Because the valve has failed it'll leak fuel, flooding the engine royally, spilling out the muffler even while running, you'd think it's the needle or spring but no. As the engine runs and everything cycles though the carb and bulb, it'll suck in air unregulated pumping excess fuel to the metering chamber and will over-power the needle & spring or bypass it completely - flooding the engine, or if the valve is failing/gummed and not working properly, it'll bog, become unresponsive to rebuilds or adjustment, all because it's failed and there's nothing to regulate the fuel/air flow in the carburetor.

Here is a schematic of the Zama RB series to maybe help visualize what I've rambled about




The conclusion I've come up with is: you're either damned if you do and damned if you don't.
I try to get as much as I can out these carbs, because in the back of my mind, is the thought that every aftermarket carb I send out might come back later and some have.(maybe it's just luck?) And no one wants to pay (I don't blame them) for an OEM one,  just to have the same problem later. It's just not practical (economically) or even feasible in my location.(echo dealer service here is... difficult)


----------



## Conquistador3 (Feb 6, 2020)

I have learned a valuable lesson from my Stihl dealer: if a carburetor is still giving troubles after being cleaned and rebuilt, it goes straight into the scrap metal bucket unless it's NLA and there are no alternatives. Time is money, and I have wasted far too much time in my youth trying to resurrect those damn Walbro WT's. 
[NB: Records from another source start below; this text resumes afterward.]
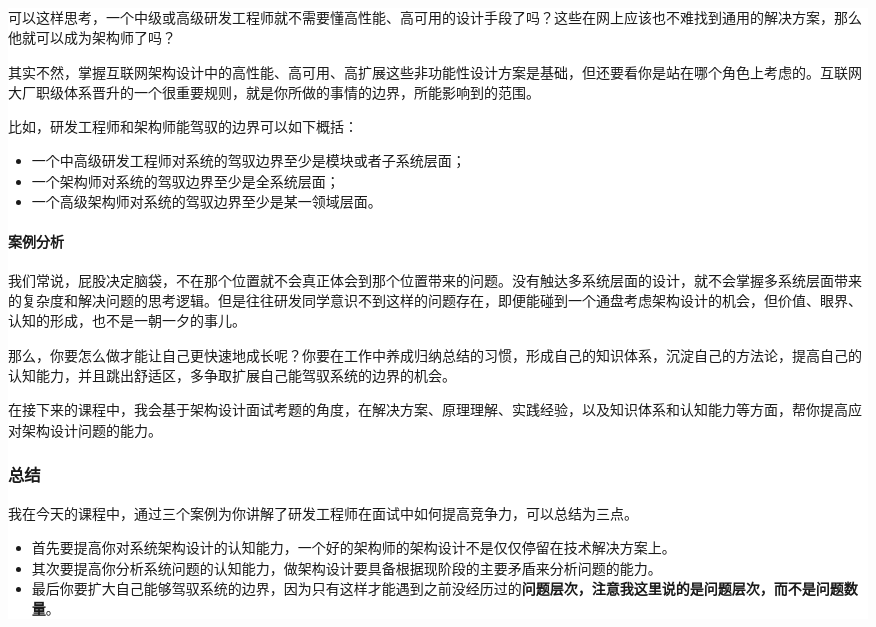 可以这样思考，一个中级或高级研发工程师就不需要懂高性能、高可用的设计手段了吗？这些在网上应该也不难找到通用的解决方案，那么他就可以成为架构师了吗？

其实不然，掌握互联网架构设计中的高性能、高可用、高扩展这些非功能性设计方案是基础，但还要看你是站在哪个角色上考虑的。互联网大厂职级体系晋升的一个很重要规则，就是你所做的事情的边界，所能影响到的范围。

比如，研发工程师和架构师能驾驭的边界可以如下概括：

* 一个中高级研发工程师对系统的驾驭边界至少是模块或者子系统层面；
* 一个架构师对系统的驾驭边界至少是全系统层面；
* 一个高级架构师对系统的驾驭边界至少是某一领域层面。

#### 案例分析

我们常说，屁股决定脑袋，不在那个位置就不会真正体会到那个位置带来的问题。没有触达多系统层面的设计，就不会掌握多系统层面带来的复杂度和解决问题的思考逻辑。但是往往研发同学意识不到这样的问题存在，即便能碰到一个通盘考虑架构设计的机会，但价值、眼界、认知的形成，也不是一朝一夕的事儿。

那么，你要怎么做才能让自己更快速地成长呢？你要在工作中养成归纳总结的习惯，形成自己的知识体系，沉淀自己的方法论，提高自己的认知能力，并且跳出舒适区，多争取扩展自己能驾驭系统的边界的机会。

在接下来的课程中，我会基于架构设计面试考题的角度，在解决方案、原理理解、实践经验，以及知识体系和认知能力等方面，帮你提高应对架构设计问题的能力。

### 总结

我在今天的课程中，通过三个案例为你讲解了研发工程师在面试中如何提高竞争力，可以总结为三点。

* 首先要提高你对系统架构设计的认知能力，一个好的架构师的架构设计不是仅仅停留在技术解决方案上。
* 其次要提高你分析系统问题的认知能力，做架构设计要具备根据现阶段的主要矛盾来分析问题的能力。
* 最后你要扩大自己能够驾驭系统的边界，因为只有这样才能遇到之前没经历过的**问题层次，注意我这里说的是问题层次，而不是问题数量**。
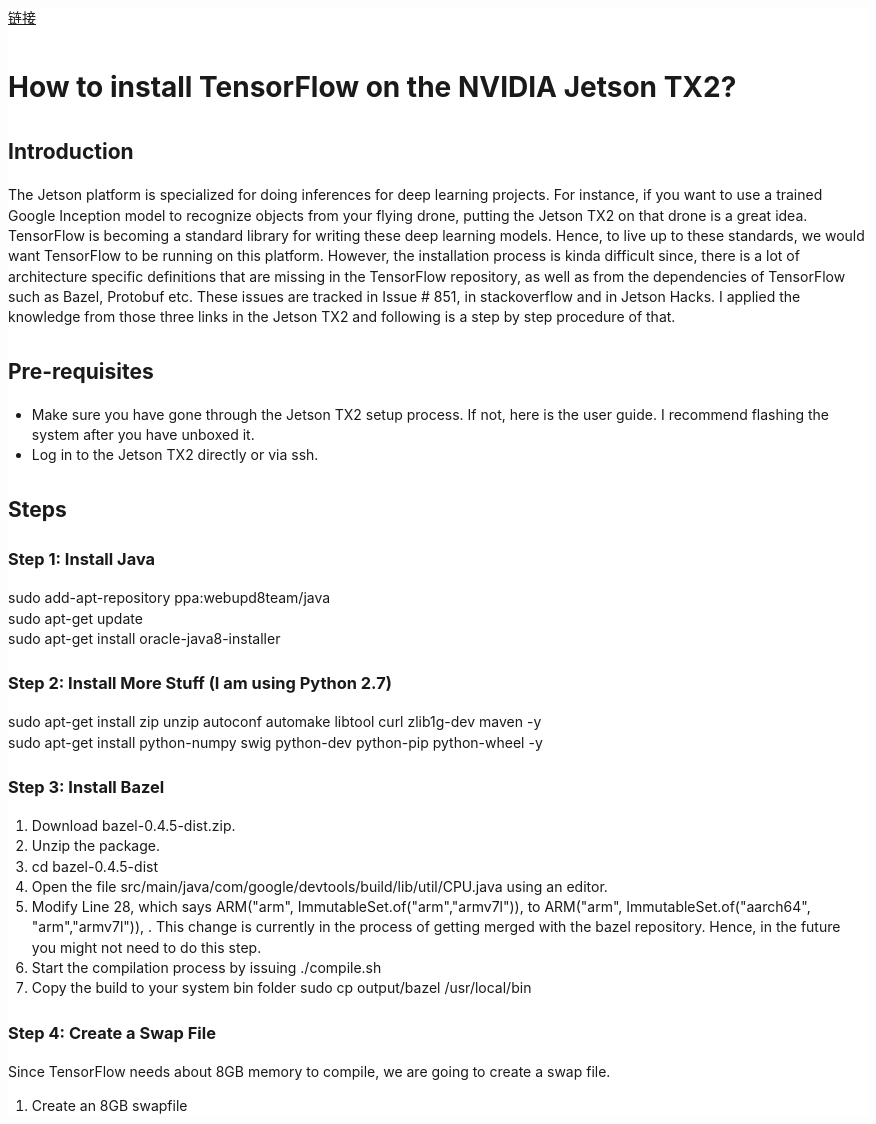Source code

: [链接](https://syed-ahmed.gitbooks.io/nvidia-jetson-tx2-recipes/content/first-question.html)
# How to install TensorFlow on the NVIDIA Jetson TX2?
## Introduction

The Jetson platform is specialized for doing inferences for deep learning projects. For instance, if you want to use a trained Google Inception model to recognize objects from your flying drone, putting the Jetson TX2 on that drone is a great idea. TensorFlow is becoming a standard library for writing these deep learning models. Hence, to live up to these standards, we would want TensorFlow to be running on this platform. However, the installation process is kinda difficult since, there is a lot of architecture specific definitions that are missing in the TensorFlow repository, as well as from the dependencies of TensorFlow such as Bazel, Protobuf etc. These issues are tracked in Issue # 851, in stackoverflow and in Jetson Hacks. I applied the knowledge from those three links in the Jetson TX2 and following is a step by step procedure of that.

## Pre-requisites

*    Make sure you have gone through the Jetson TX2 setup process. If not, here is the user guide. I recommend flashing the system after you have unboxed it.
*    Log in to the Jetson TX2 directly or via ssh.

## Steps
### Step 1: Install Java

sudo add-apt-repository ppa:webupd8team/java   
sudo apt-get update   
sudo apt-get install oracle-java8-installer   

### Step 2: Install More Stuff (I am using Python 2.7)

sudo apt-get install zip unzip autoconf automake libtool curl zlib1g-dev maven -y   
sudo apt-get install python-numpy swig python-dev python-pip python-wheel -y   

### Step 3: Install Bazel

1.    Download bazel-0.4.5-dist.zip.
2.    Unzip the package.
3.    cd bazel-0.4.5-dist
4.    Open the file src/main/java/com/google/devtools/build/lib/util/CPU.java using an editor.
5.    Modify Line 28, which says ARM("arm", ImmutableSet.of("arm","armv7l")), to ARM("arm", ImmutableSet.of("aarch64", "arm","armv7l")), . This change is currently in the process of getting merged with the bazel repository. Hence, in the future you might not need to do this step.
6.    Start the compilation process by issuing ./compile.sh
7.    Copy the build to your system bin folder sudo cp output/bazel /usr/local/bin

### Step 4: Create a Swap File

Since TensorFlow needs about 8GB memory to compile, we are going to create a swap file.   

1.    Create an 8GB swapfile
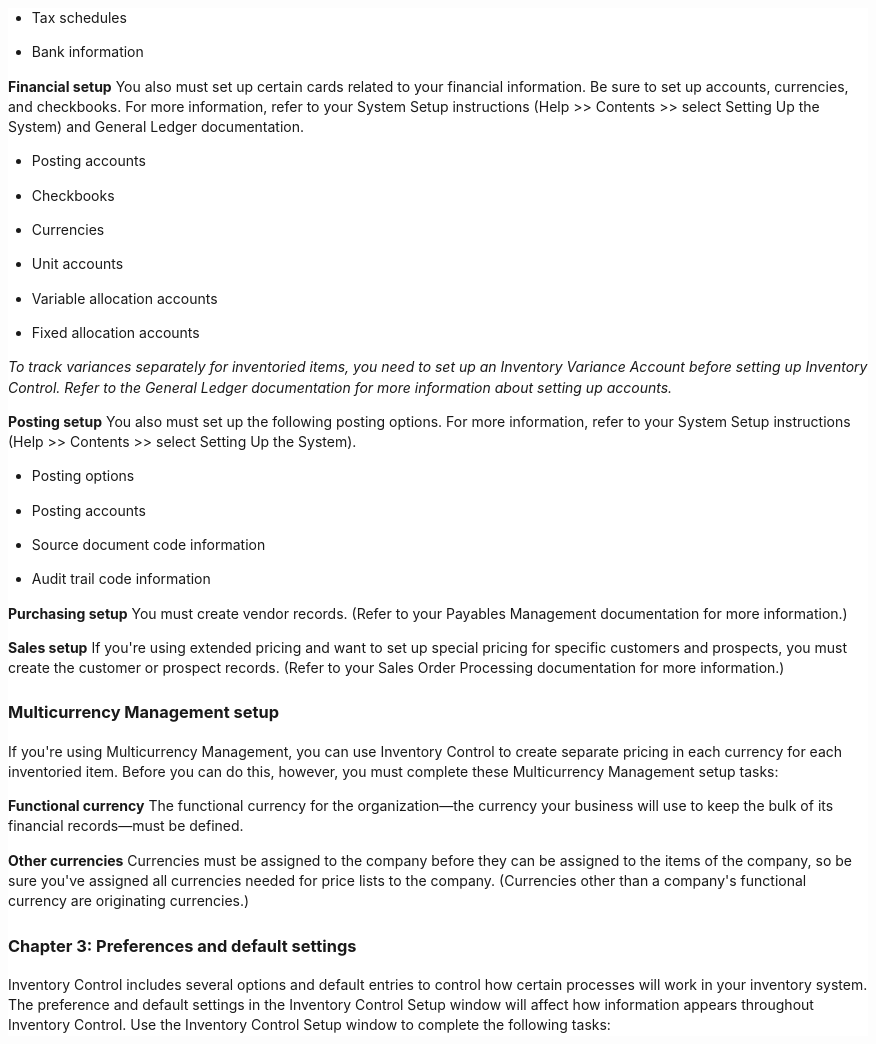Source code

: - Tax schedules

- Bank information

**Financial setup** You also must set up certain cards related to your financial information. Be sure to set up accounts, currencies, and checkbooks. For more information, refer to your System Setup instructions (Help \>\> Contents \>\> select Setting Up the System) and General Ledger documentation.

- Posting accounts

- Checkbooks

- Currencies

- Unit accounts

- Variable allocation accounts

- Fixed allocation accounts

*To track variances separately for inventoried items, you need to set up an Inventory Variance Account before setting up Inventory Control. Refer to the General Ledger documentation for more information about setting up accounts.*

**Posting setup** You also must set up the following posting options. For more information, refer to your System Setup instructions (Help \>\> Contents \>\> select Setting Up the System).

- Posting options

- Posting accounts

- Source document code information

- Audit trail code information

**Purchasing setup** You must create vendor records. (Refer to your Payables Management documentation for more information.)

**Sales setup** If you're using extended pricing and want to set up special pricing for specific customers and prospects, you must create the customer or prospect records. (Refer to your Sales Order Processing documentation for more information.)

### Multicurrency Management setup

If you're using Multicurrency Management, you can use Inventory Control to create separate pricing in each currency for each inventoried item. Before you can do this, however, you must complete these Multicurrency Management setup tasks:

**Functional currency** The functional currency for the organization—the currency your business will use to keep the bulk of its financial records—must be defined.

**Other currencies** Currencies must be assigned to the company before they can be assigned to the items of the company, so be sure you've assigned all currencies needed for price lists to the company. (Currencies other than a company's functional currency are originating currencies.)

### Chapter 3: Preferences and default settings

Inventory Control includes several options and default entries to control how certain processes will work in your inventory system. The preference and default settings in the Inventory Control Setup window will affect how information appears throughout Inventory Control. Use the Inventory Control Setup window to complete the following tasks:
You folks in the US are lucky parts are so cheap and easily available. The first time I was doing one of these Zama RB's I discovered that due to some dodgy gentlemen's agreement only Echo and Shindaiwa dealerships carry rebuild kits, and as is their usual they will charge you an arm and a leg for the privilege. It will be €20 for the same kit that costs $10 in the US, thank you very much. 
But go on the Internet and you can get a whole Zama clone for under $15, shipping and taxes included. As crappy as the materials used are they cannot be worse than in the original. The older one I have installed is now over a year old: if it goes three/four years it's worth as much as the original for a fraction of the price.


----------



## Okie294life (Feb 6, 2020)

I must be lucky I found an OEM Zama for about 15$ shipped, it was ebay so no telling if it actually was but it had good reviews, and functions perfectly. I haven’t had a lot of luck with the aftermarket Chinese carbs. I tried one, and it ran but wouldn’t rev all the way up. I’ve had a couple for chainsaw carbs that were straight crap out of the box. I can rebuild a walbro WB or comparable zama in my sleep with both arms tied behind my back..never had any issues kitting those.


----------